If that is not the route to go, then I say white list IP address. I only post from two IP addresses the 65.12 is my home IP address that is static and doesn't change. The 72.243 IP address is my work IP address and doesn't change either.

I wouldn't mind either one to get a handle on spam.

Support the concensus building of 3>2>other. - Wmcduff 22:31, 10 July 2009 (UTC)

Robyn Comments

Me: 3 > 2 > 1

1. Everyone works on this, and I think many hands make lighter work, but if we didn't, what cool improvements could we make instead?
2. It's a start, and I like NWoodrow's point that if spammers have a registration, it's easier to revert all their edits.
3. I see no downside to this one.
4. Not knowledgeable enough about impact to comment.
5. Noooo!

The IP whitelist would be a real problem for me, as I am a wireless slut, connecting to systems all over the continent, whatever will have me. Unless it only applies to not-logged-in users, then almost no impact.

And thank you to the various people who have been fighting spam on my talk page while I've been away.

Yvh11a (TalkContribs) Comments

3 > = 2 > 1

  1. I'm opposed to this - just because Joannac is a Hero of the Internet doesn't mean that it's right to allow spam to continue. That which is worth having is worth fighting for (this means the rest of us)
  2. I'm personally in favor of this, but only because I'm always on my home machine (whether locally or via ssh). I understand that removing anonymous access entirely might be an unbearable difficulty for some nomadic users, and it does violate the spirit of a wiki, so if everyone else doesn't like this idea, I won't complain.
  3. I'm in favor of this. If Google does it, it must be a good idea, right?
  4.  ? (no knowledge of)
  5. Actually, I changed my mind. Let's do this one!

davidc's comments

It seems a lot (but not all) of the spam is on anonymous user talk pages, by anonymous users. Is it possible to disable anonymous users from commenting on anonymous talk pages?

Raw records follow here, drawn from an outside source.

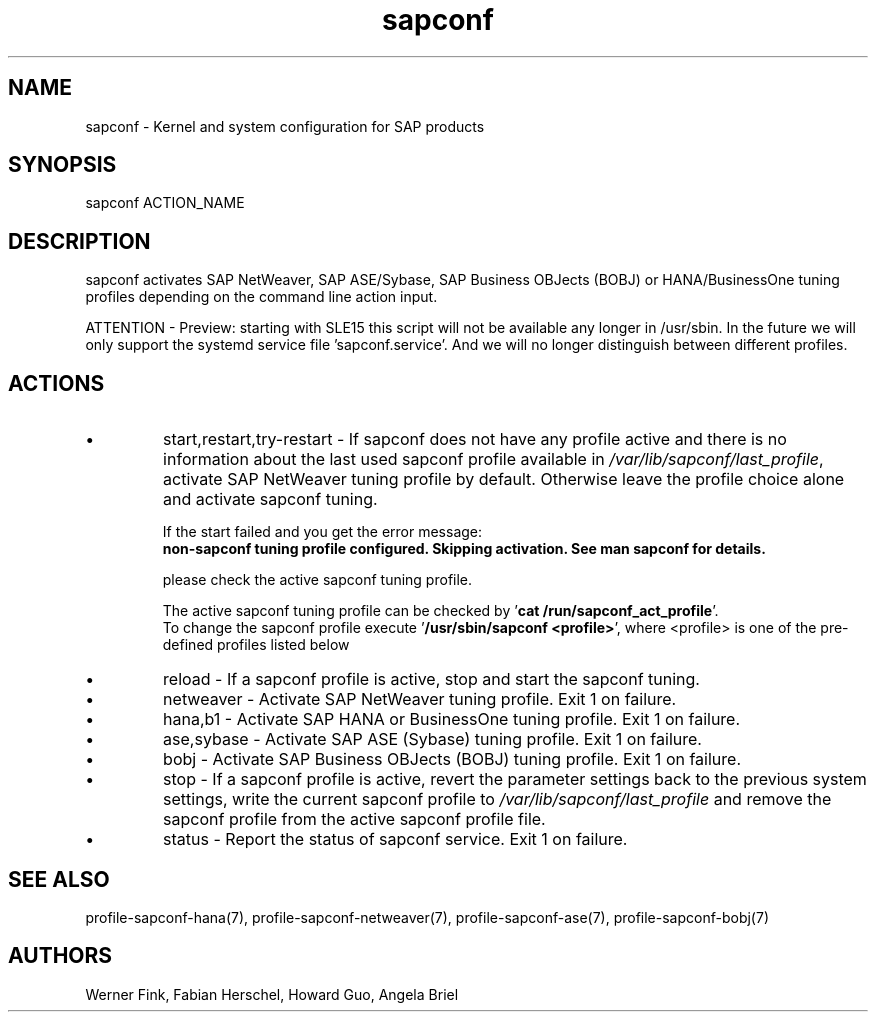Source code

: .\"/* 
.\" * All rights reserved
.\" * Copyright (c) 2015-2021 SUSE LLC
.\" * Authors: Howard Guo
.\" *	       Zsolt KALMAR
.\" *
.\" * This program is free software; you can redistribute it and/or
.\" * modify it under the terms of the GNU General Public License
.\" * as published by the Free Software Foundation; either version 2
.\" * of the License, or (at your option) any later version.
.\" *
.\" * This program is distributed in the hope that it will be useful,
.\" * but WITHOUT ANY WARRANTY; without even the implied warranty of
.\" * MERCHANTABILITY or FITNESS FOR A PARTICULAR PURPOSE.  See the
.\" * GNU General Public License for more details.
.\" */
.\" 
.TH sapconf 8 "February 2021" "util-linux" "System Administration"
.SH NAME
sapconf \- Kernel and system configuration for SAP products

.SH SYNOPSIS
sapconf ACTION_NAME

.SH DESCRIPTION
sapconf activates SAP NetWeaver, SAP ASE/Sybase, SAP Business OBJects (BOBJ) or HANA/BusinessOne tuning profiles depending on the command line action input.
.\" *sapconf is deprecated in favour of tune daemon (tuned) and its profiles "sap-netweaver", "sap-hana", "sap-ase", "sap-bobj". #bnc1098352

ATTENTION - Preview: starting with SLE15 this script will not be available any longer in /usr/sbin. In the future we will only support the systemd service file 'sapconf.service'. And we will no longer distinguish between different profiles.

.SH ACTIONS

.IP \[bu]
start,restart,try-restart - If sapconf does not have any profile active and there is no information about the last used sapconf profile available in \fI/var/lib/sapconf/last_profile\fR, activate SAP NetWeaver tuning profile by default. Otherwise leave the profile choice alone and activate sapconf tuning.

If the start failed and you get the error message:
.br
\fBnon-sapconf tuning profile configured. Skipping activation. See man sapconf for details.\fR

please check the active sapconf tuning profile.

The active sapconf tuning profile can be checked by '\fBcat /run/sapconf_act_profile\fR'.
.br
To change the sapconf profile execute '\fB/usr/sbin/sapconf <profile>\fR', where <profile> is one of the pre\-defined profiles listed below

.IP \[bu]
reload - If a sapconf profile is active, stop and start the sapconf tuning.

.IP \[bu]
netweaver - Activate SAP NetWeaver tuning profile. Exit 1 on failure.

.IP \[bu]
hana,b1 - Activate SAP HANA or BusinessOne tuning profile. Exit 1 on failure.

.IP \[bu]
ase,sybase - Activate SAP ASE (Sybase) tuning profile. Exit 1 on failure.

.IP \[bu]
bobj - Activate SAP Business OBJects (BOBJ) tuning profile. Exit 1 on failure.

.IP \[bu]
stop - If a sapconf profile is active, revert the parameter settings back to the previous system settings, write the current sapconf profile to \fI/var/lib/sapconf/last_profile\fR and remove the sapconf profile from the active sapconf profile file.

.IP \[bu]
status - Report the status of sapconf service. Exit 1 on failure.

.SH SEE\ ALSO
profile-sapconf-hana(7), profile-sapconf-netweaver(7), profile-sapconf-ase(7), profile-sapconf-bobj(7)

.SH AUTHORS
.na
Werner Fink, Fabian Herschel, Howard Guo, Angela Briel
.nf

If not, is it possible to disable anonymous user talk pages entirely? (I can see in a bigger wiki this would be a useful place to keep notes about an IP address, but I can't see any use for it here?)

Also for the record, I wouldn't like to see CAPTCHAs for anonymous users unless (a) they were accessible (easy to use on mobile phones etc) and (b) you only had to do them ONCE and then could edit without limits. --davidc 20:43, 2 September 2009 (UTC)